**Brief**
After finding the line with "1. Observable indication" in the entries below, retype exactly each line from there through the line with "Substance Abuse Testing Procedure", including that final line.

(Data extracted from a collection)
---

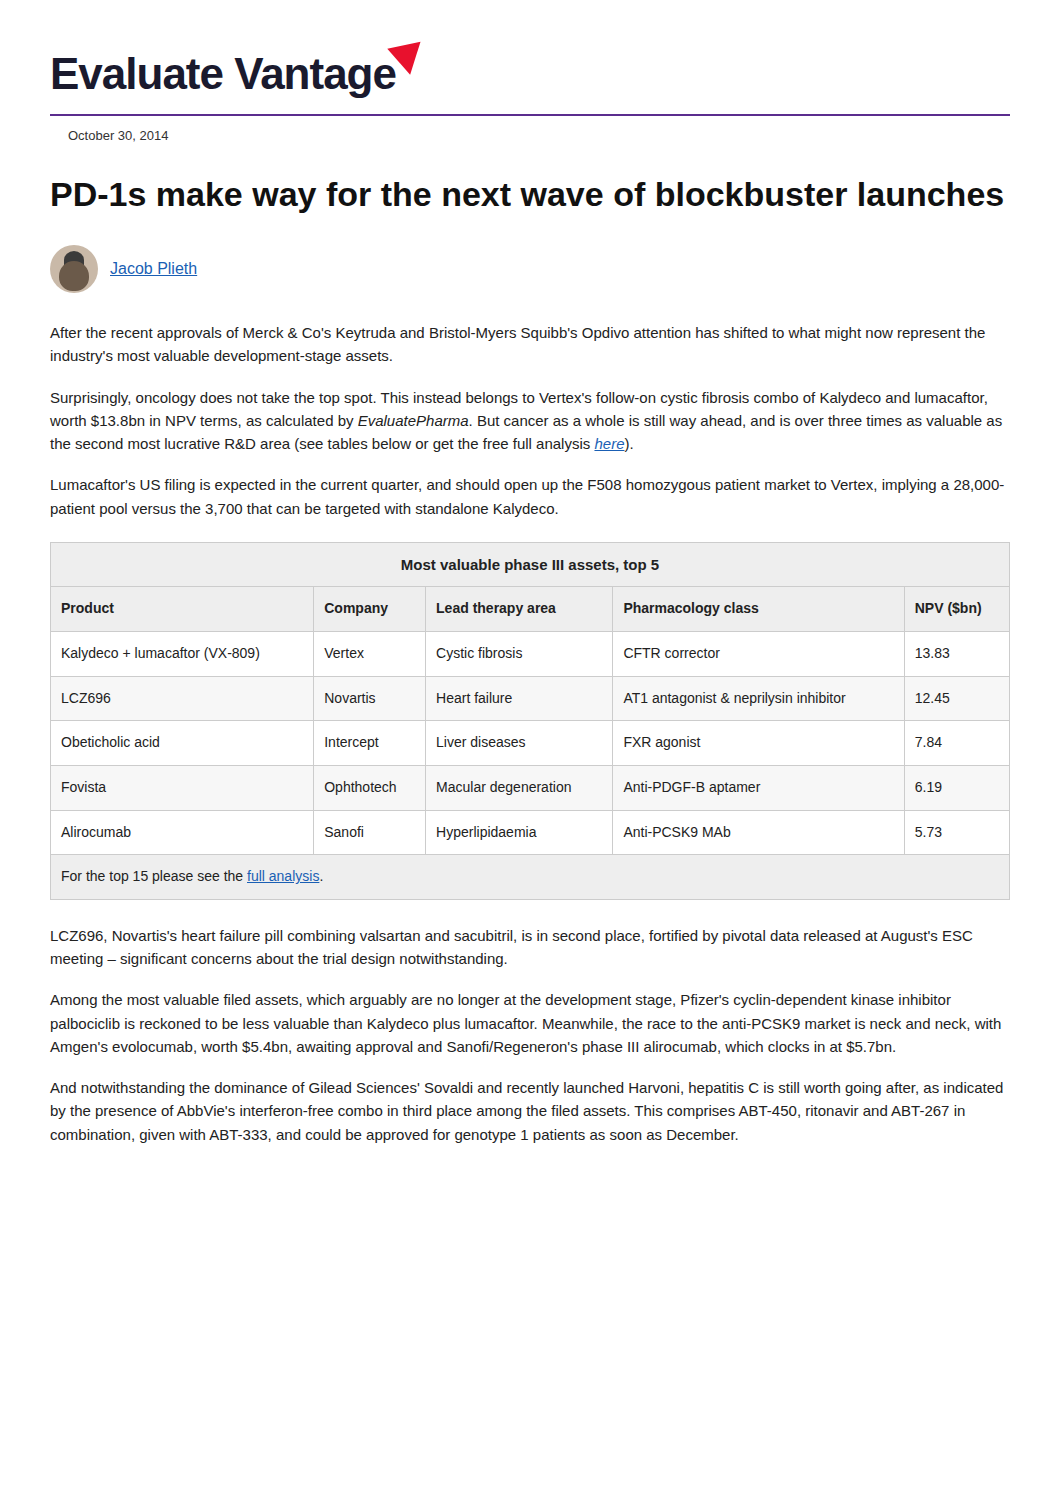Evaluate Vantage
October 30, 2014
PD-1s make way for the next wave of blockbuster launches
Jacob Plieth
After the recent approvals of Merck & Co's Keytruda and Bristol-Myers Squibb's Opdivo attention has shifted to what might now represent the industry's most valuable development-stage assets.
Surprisingly, oncology does not take the top spot. This instead belongs to Vertex's follow-on cystic fibrosis combo of Kalydeco and lumacaftor, worth $13.8bn in NPV terms, as calculated by EvaluatePharma. But cancer as a whole is still way ahead, and is over three times as valuable as the second most lucrative R&D area (see tables below or get the free full analysis here).
Lumacaftor's US filing is expected in the current quarter, and should open up the F508 homozygous patient market to Vertex, implying a 28,000-patient pool versus the 3,700 that can be targeted with standalone Kalydeco.
Most valuable phase III assets, top 5
| Product | Company | Lead therapy area | Pharmacology class | NPV ($bn) |
| --- | --- | --- | --- | --- |
| Kalydeco + lumacaftor (VX-809) | Vertex | Cystic fibrosis | CFTR corrector | 13.83 |
| LCZ696 | Novartis | Heart failure | AT1 antagonist & neprilysin inhibitor | 12.45 |
| Obeticholic acid | Intercept | Liver diseases | FXR agonist | 7.84 |
| Fovista | Ophthotech | Macular degeneration | Anti-PDGF-B aptamer | 6.19 |
| Alirocumab | Sanofi | Hyperlipidaemia | Anti-PCSK9 MAb | 5.73 |
| For the top 15 please see the full analysis . |
LCZ696, Novartis's heart failure pill combining valsartan and sacubitril, is in second place, fortified by pivotal data released at August's ESC meeting – significant concerns about the trial design notwithstanding.
Among the most valuable filed assets, which arguably are no longer at the development stage, Pfizer's cyclin-dependent kinase inhibitor palbociclib is reckoned to be less valuable than Kalydeco plus lumacaftor. Meanwhile, the race to the anti-PCSK9 market is neck and neck, with Amgen's evolocumab, worth $5.4bn, awaiting approval and Sanofi/Regeneron's phase III alirocumab, which clocks in at $5.7bn.
And notwithstanding the dominance of Gilead Sciences' Sovaldi and recently launched Harvoni, hepatitis C is still worth going after, as indicated by the presence of AbbVie's interferon-free combo in third place among the filed assets. This comprises ABT-450, ritonavir and ABT-267 in combination, given with ABT-333, and could be approved for genotype 1 patients as soon as December.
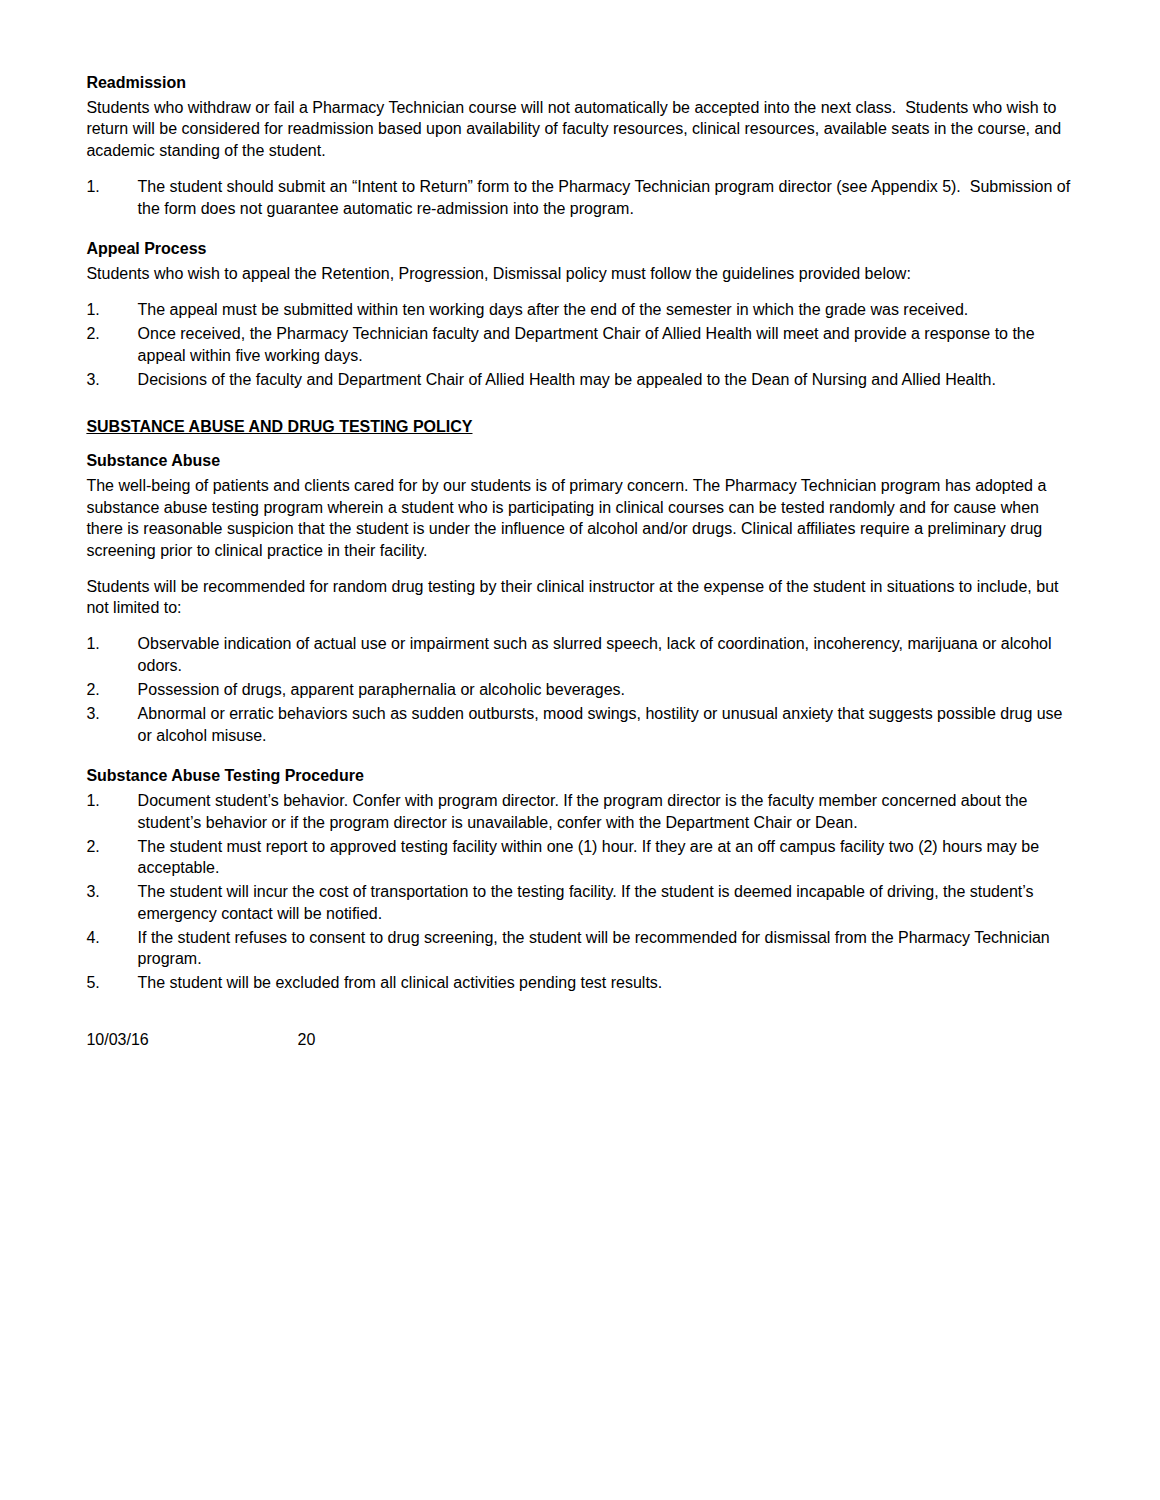Readmission
Students who withdraw or fail a Pharmacy Technician course will not automatically be accepted into the next class. Students who wish to return will be considered for readmission based upon availability of faculty resources, clinical resources, available seats in the course, and academic standing of the student.
1. The student should submit an “Intent to Return” form to the Pharmacy Technician program director (see Appendix 5). Submission of the form does not guarantee automatic re-admission into the program.
Appeal Process
Students who wish to appeal the Retention, Progression, Dismissal policy must follow the guidelines provided below:
1. The appeal must be submitted within ten working days after the end of the semester in which the grade was received.
2. Once received, the Pharmacy Technician faculty and Department Chair of Allied Health will meet and provide a response to the appeal within five working days.
3. Decisions of the faculty and Department Chair of Allied Health may be appealed to the Dean of Nursing and Allied Health.
SUBSTANCE ABUSE AND DRUG TESTING POLICY
Substance Abuse
The well-being of patients and clients cared for by our students is of primary concern. The Pharmacy Technician program has adopted a substance abuse testing program wherein a student who is participating in clinical courses can be tested randomly and for cause when there is reasonable suspicion that the student is under the influence of alcohol and/or drugs. Clinical affiliates require a preliminary drug screening prior to clinical practice in their facility.
Students will be recommended for random drug testing by their clinical instructor at the expense of the student in situations to include, but not limited to:
1. Observable indication of actual use or impairment such as slurred speech, lack of coordination, incoherency, marijuana or alcohol odors.
2. Possession of drugs, apparent paraphernalia or alcoholic beverages.
3. Abnormal or erratic behaviors such as sudden outbursts, mood swings, hostility or unusual anxiety that suggests possible drug use or alcohol misuse.
Substance Abuse Testing Procedure
1. Document student’s behavior. Confer with program director. If the program director is the faculty member concerned about the student’s behavior or if the program director is unavailable, confer with the Department Chair or Dean.
2. The student must report to approved testing facility within one (1) hour. If they are at an off campus facility two (2) hours may be acceptable.
3. The student will incur the cost of transportation to the testing facility. If the student is deemed incapable of driving, the student’s emergency contact will be notified.
4. If the student refuses to consent to drug screening, the student will be recommended for dismissal from the Pharmacy Technician program.
5. The student will be excluded from all clinical activities pending test results.
10/03/16 20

---

**Your response**
1. Observable indication of actual use or impairment such as slurred speech, lack of coordination, incoherency, marijuana or alcohol odors.
2. Possession of drugs, apparent paraphernalia or alcoholic beverages.
3. Abnormal or erratic behaviors such as sudden outbursts, mood swings, hostility or unusual anxiety that suggests possible drug use or alcohol misuse.
Substance Abuse Testing Procedure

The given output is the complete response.